Learning to Love Thanksgiving Again… In spite of Covid-19

Emily Grove and Lily McAlister

Much like last Thanksgiving, we are once again facing the impact of Covid-19 with holiday planning. Everyone wants to be with their family and friends over the holidays, but there are still some pandemic-related concerns this season. A priority this year is to keep the people you love safe, while still getting to celebrate together. Last year the CDC encouraged people to wear masks, keep celebrations outdoors, and distance as much as possible. However this year, with vaccines being released for certain people and numbers of Covid cases changing, guidelines are also changing.

The CDC urges those who are eligible to get vaccinated to do so as soon as possible so we can return to celebrating holidays freely. Until then, we must take the necessary precautions in order to have fun while staying safe such as keeping windows open, getting everyone vaccinated, and wearing masks. “By working together,” the CDC says, “we can enjoy safer holidays, travel, and protect our own health as well as the health of our family and friends.”

Students and community members were asked about their past Thanksgiving when Covid vaccines were not yet released and the number of cases was still very high, and how it was different for them and what they missed. “We didn’t really have a real Thanksgiving last year, especially with our grandparents”, said senior Tommy Sinclair. This was a contrast to the usual crowed his family expects. “I’d say there’s about 20 or 30 of us, it depends on how many relatives can make it”, said Sinclair.

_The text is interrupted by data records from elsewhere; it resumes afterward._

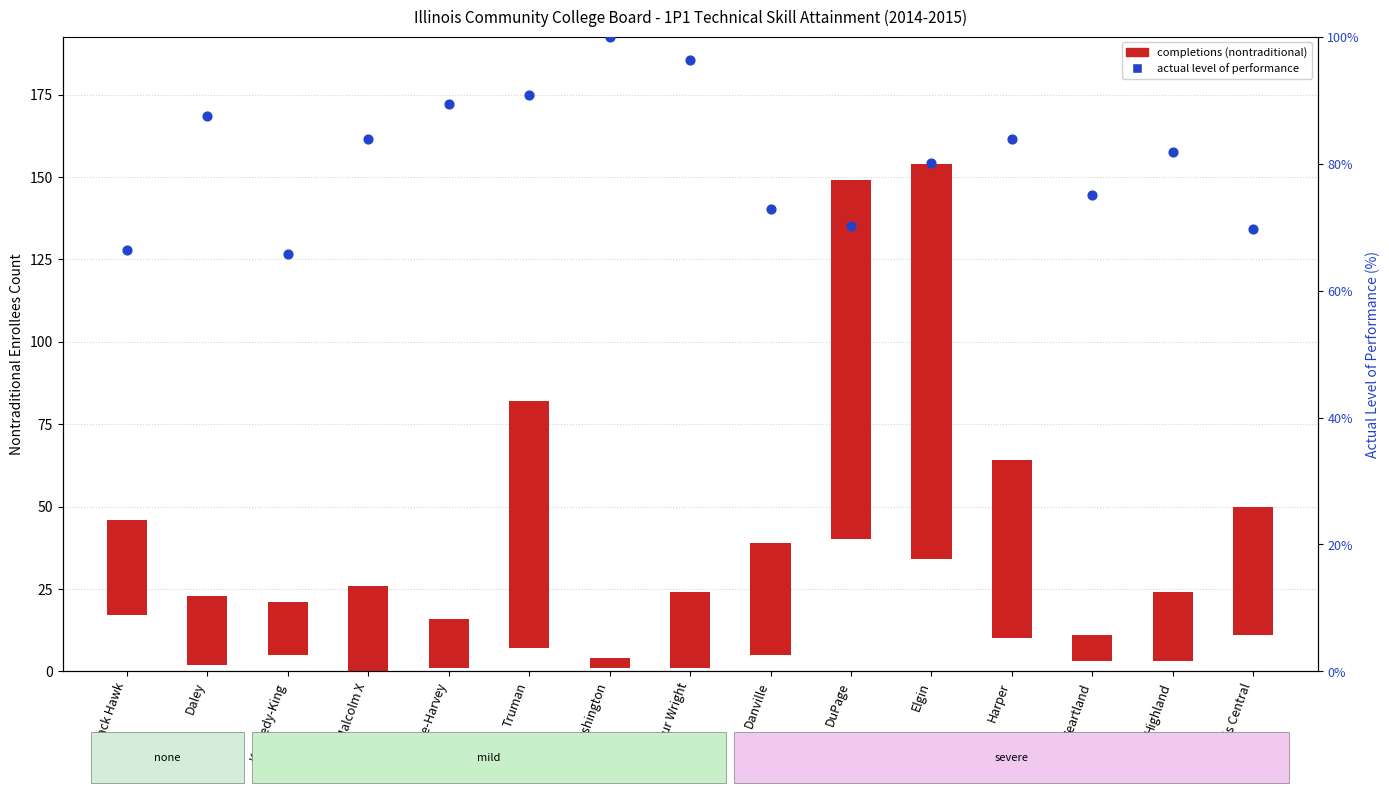

At how many categories does at least one series exceed 24?

15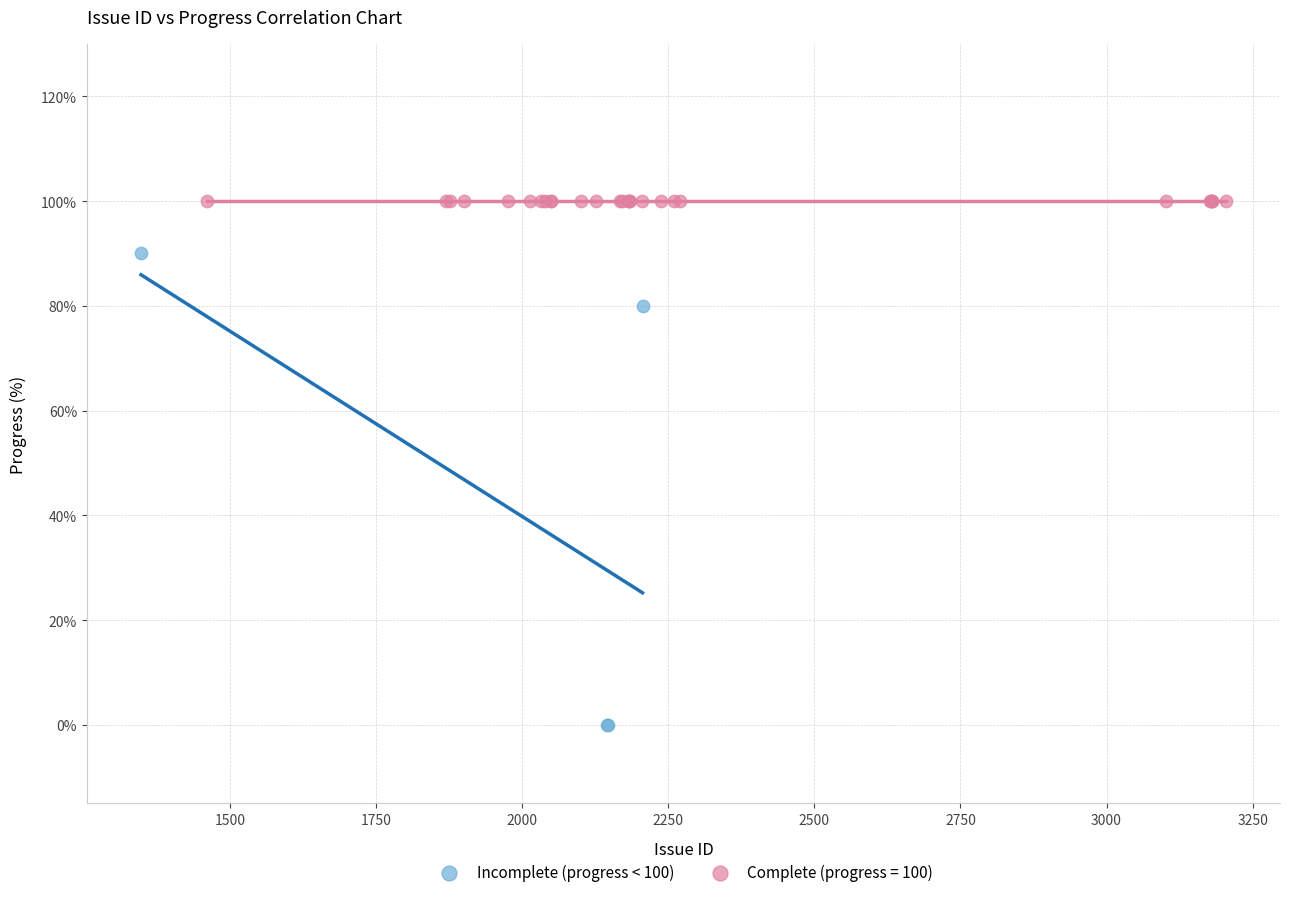

Which series reaches the maximum Y coordinate?

Complete (progress = 100)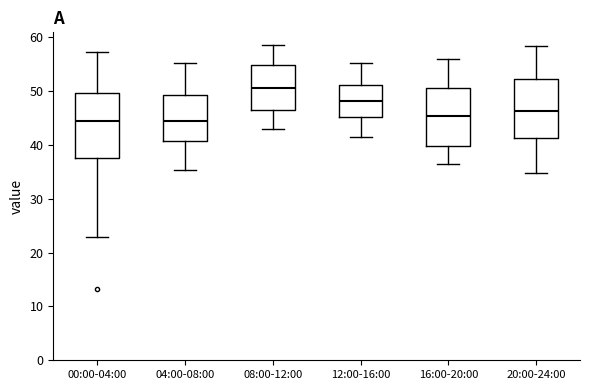

Reading left to right, read every box against the y-axis: the position of its median line, the range the box covers, and the ends of its whiskers. The values are not printed on the chart, so give them approximately, as read against the axis.

00:00-04:00: median 44, box 38 to 50, whiskers 23 to 57
04:00-08:00: median 44, box 41 to 49, whiskers 35 to 55
08:00-12:00: median 51, box 46 to 55, whiskers 43 to 59
12:00-16:00: median 48, box 45 to 51, whiskers 41 to 55
16:00-20:00: median 45, box 40 to 51, whiskers 36 to 56
20:00-24:00: median 46, box 41 to 52, whiskers 35 to 58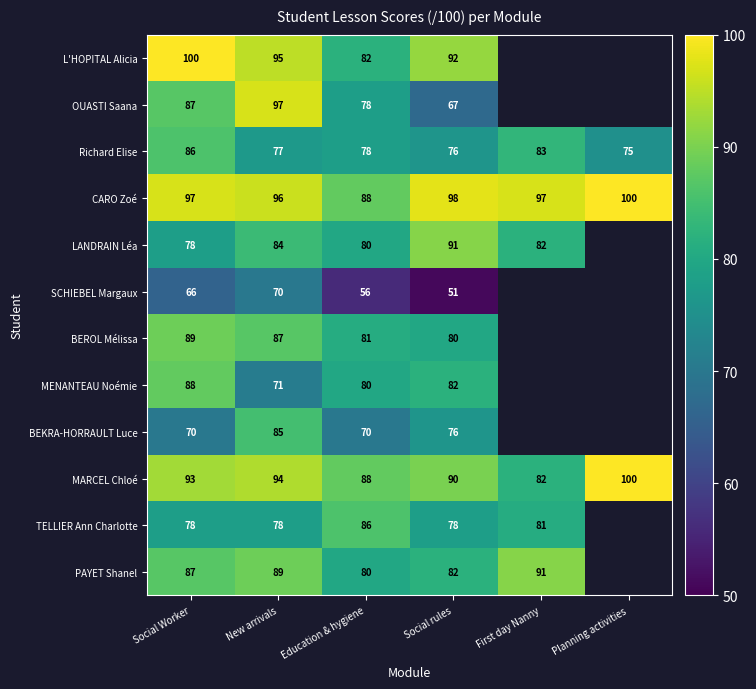

How many values in OUASTI Saana are above zero?

4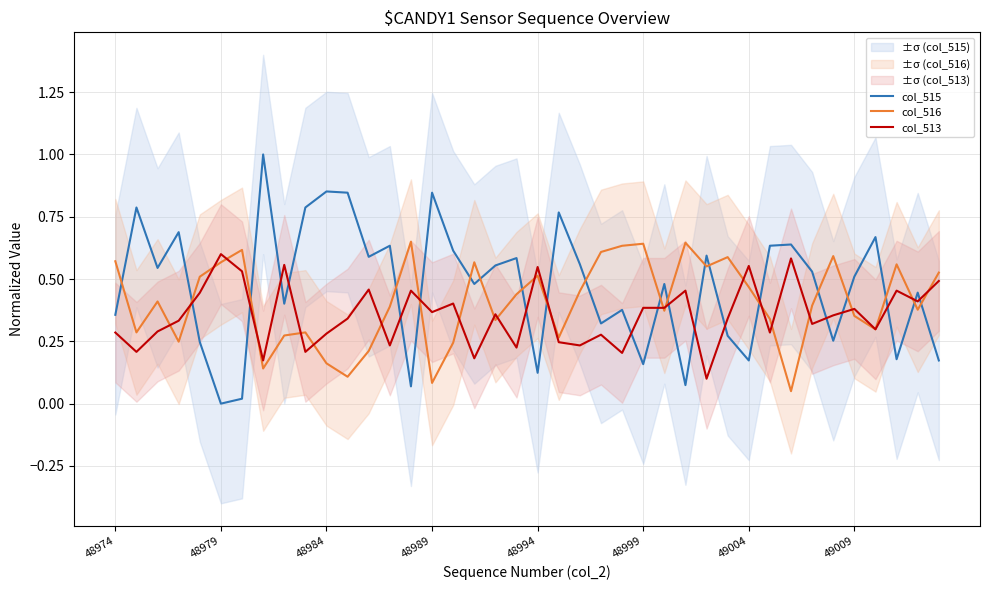

What is the value of the col_516 point at the 22nd from the left?

0.3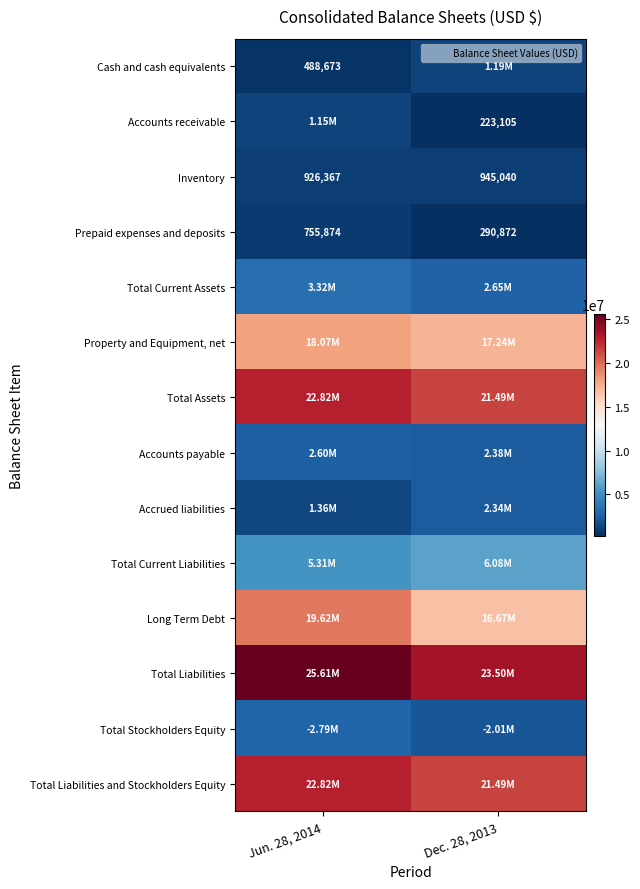

Is it true that Accrued liabilities equals 3432257 at Dec. 28, 2013?

False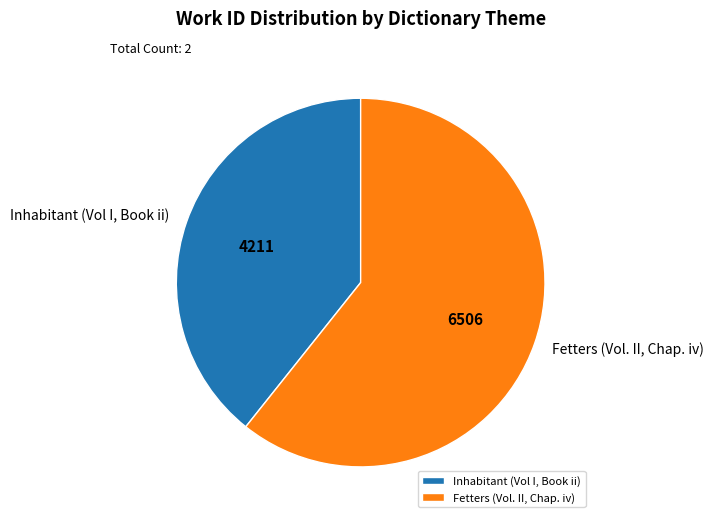

True or false: Fetters (Vol. II, Chap. iv) accounts for 71% of the total.

False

Shirley Harris, a relative to a student at Thomas Worthington High School, had somewhat similar thoughts to Sinclair.

“It was sad to me because I felt like it had to be small, we had to separate it and so everybody had to sit at a different table”, said Harris.

During Thanksgiving, families cherish the traditions of being able to sit at one big table together. It may seem like a small change, but it really means a lot to some people. Being an older woman, Harris has had more Thanksgivings than the younger generations. She has had more experiences and more memories. Those things really make Thanksgiving special to her.

While Corona Virus has made these past two years challenging for all of us. Still, a very important thing in most people’s lives is family. During these difficult times, we need to lean on each other, and that’s hard to do when we are supposed to be safe and socially distant. Every family deserves to be able to smile and be together during the holidays. “We are the future, and only we can make the future bright,” said senior Gannon Wentz. However, you celebrate, Happy Thanksgiving to the TWHS Community!